--- SEITENAUSZUG ---

Zeichen um Zeichen um Zeichen…
Das Lernen macht draußen viel mehr Spaß, auch wenn die Mücken fies sind.
Fragen des großen Kamels
Das große Kamel hat mal wieder nicht locker gelassen und mir dieses Mal 12 Fragen gestellt, welche ich nach bestem Wissen beantwortet habe. Danke dafür!
Et voilà! Dem neugierigen Kamel sei Dank könnt ihr jetzt 12 Fragen und 12 Antworten live und direkt aus Shanghai lesen:
- Wie ist das Trinkwasser im Wohnheim. Muss man es abkochen oder besser gar nicht trinken?

--- BEREITGESTELLTES MATERIAL ---

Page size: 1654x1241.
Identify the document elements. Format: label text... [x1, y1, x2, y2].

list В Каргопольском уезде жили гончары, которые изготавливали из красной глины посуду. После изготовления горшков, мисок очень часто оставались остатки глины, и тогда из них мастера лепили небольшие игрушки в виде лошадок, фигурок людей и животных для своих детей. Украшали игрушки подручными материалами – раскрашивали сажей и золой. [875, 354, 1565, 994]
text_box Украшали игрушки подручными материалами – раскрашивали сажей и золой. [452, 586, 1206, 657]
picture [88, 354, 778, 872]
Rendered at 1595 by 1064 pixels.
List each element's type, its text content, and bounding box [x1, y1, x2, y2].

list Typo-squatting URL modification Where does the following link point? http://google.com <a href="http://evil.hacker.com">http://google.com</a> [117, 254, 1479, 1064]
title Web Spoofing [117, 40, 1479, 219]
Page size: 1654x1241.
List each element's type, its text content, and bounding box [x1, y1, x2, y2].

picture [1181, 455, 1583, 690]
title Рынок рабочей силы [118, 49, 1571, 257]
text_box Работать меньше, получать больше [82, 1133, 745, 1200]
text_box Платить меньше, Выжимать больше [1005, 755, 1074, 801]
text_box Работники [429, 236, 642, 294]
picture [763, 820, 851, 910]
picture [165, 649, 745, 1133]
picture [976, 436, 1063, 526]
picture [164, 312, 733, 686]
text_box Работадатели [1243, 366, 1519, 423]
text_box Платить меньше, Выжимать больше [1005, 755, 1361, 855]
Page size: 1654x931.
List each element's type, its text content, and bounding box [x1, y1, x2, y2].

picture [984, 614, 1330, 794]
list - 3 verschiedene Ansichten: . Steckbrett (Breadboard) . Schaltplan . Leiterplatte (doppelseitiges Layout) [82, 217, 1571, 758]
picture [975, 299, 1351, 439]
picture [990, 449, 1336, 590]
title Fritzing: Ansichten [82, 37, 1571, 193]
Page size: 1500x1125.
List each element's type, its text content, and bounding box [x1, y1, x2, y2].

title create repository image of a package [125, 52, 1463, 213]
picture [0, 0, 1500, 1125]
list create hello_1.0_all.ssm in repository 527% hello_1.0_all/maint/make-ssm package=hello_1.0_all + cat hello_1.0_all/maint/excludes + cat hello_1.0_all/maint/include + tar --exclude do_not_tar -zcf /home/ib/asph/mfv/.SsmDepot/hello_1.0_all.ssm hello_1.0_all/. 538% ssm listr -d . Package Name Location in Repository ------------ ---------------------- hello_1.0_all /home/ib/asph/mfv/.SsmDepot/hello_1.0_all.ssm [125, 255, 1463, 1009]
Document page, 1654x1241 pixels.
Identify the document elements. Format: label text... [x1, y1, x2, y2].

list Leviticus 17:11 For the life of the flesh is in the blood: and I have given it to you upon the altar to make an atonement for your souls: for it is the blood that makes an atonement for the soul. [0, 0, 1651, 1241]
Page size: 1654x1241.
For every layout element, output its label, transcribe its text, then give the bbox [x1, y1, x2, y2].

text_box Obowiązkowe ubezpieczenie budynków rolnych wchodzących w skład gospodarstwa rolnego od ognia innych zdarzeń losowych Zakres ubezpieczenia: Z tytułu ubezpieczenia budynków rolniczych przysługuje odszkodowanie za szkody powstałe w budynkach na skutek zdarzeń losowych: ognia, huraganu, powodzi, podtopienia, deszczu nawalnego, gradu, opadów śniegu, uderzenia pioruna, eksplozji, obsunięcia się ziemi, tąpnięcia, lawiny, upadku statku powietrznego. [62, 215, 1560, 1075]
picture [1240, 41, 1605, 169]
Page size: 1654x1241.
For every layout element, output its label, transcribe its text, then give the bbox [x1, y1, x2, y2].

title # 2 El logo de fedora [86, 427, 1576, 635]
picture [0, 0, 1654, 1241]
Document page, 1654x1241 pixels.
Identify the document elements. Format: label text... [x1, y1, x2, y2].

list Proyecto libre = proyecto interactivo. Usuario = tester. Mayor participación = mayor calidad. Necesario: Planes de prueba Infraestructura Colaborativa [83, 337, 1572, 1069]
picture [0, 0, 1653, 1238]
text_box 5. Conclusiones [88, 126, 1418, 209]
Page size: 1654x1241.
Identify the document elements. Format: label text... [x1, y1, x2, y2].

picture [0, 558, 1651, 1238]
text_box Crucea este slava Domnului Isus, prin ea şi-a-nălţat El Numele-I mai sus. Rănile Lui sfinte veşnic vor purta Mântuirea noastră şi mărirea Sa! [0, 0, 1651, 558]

---

» ZU ERLEDIGENDE ARBEIT
Gib bitte aus dem Auszug über die Fragen des großen Kamels die Passage wortgetreu aus, beginnend bei „Et voilà! Dem“ und endend bei „gar nicht trinken?“.

» DIE LÖSUNG
Et voilà! Dem neugierigen Kamel sei Dank könnt ihr jetzt 12 Fragen und 12 Antworten live und direkt aus Shanghai lesen:
- Wie ist das Trinkwasser im Wohnheim. Muss man es abkochen oder besser gar nicht trinken?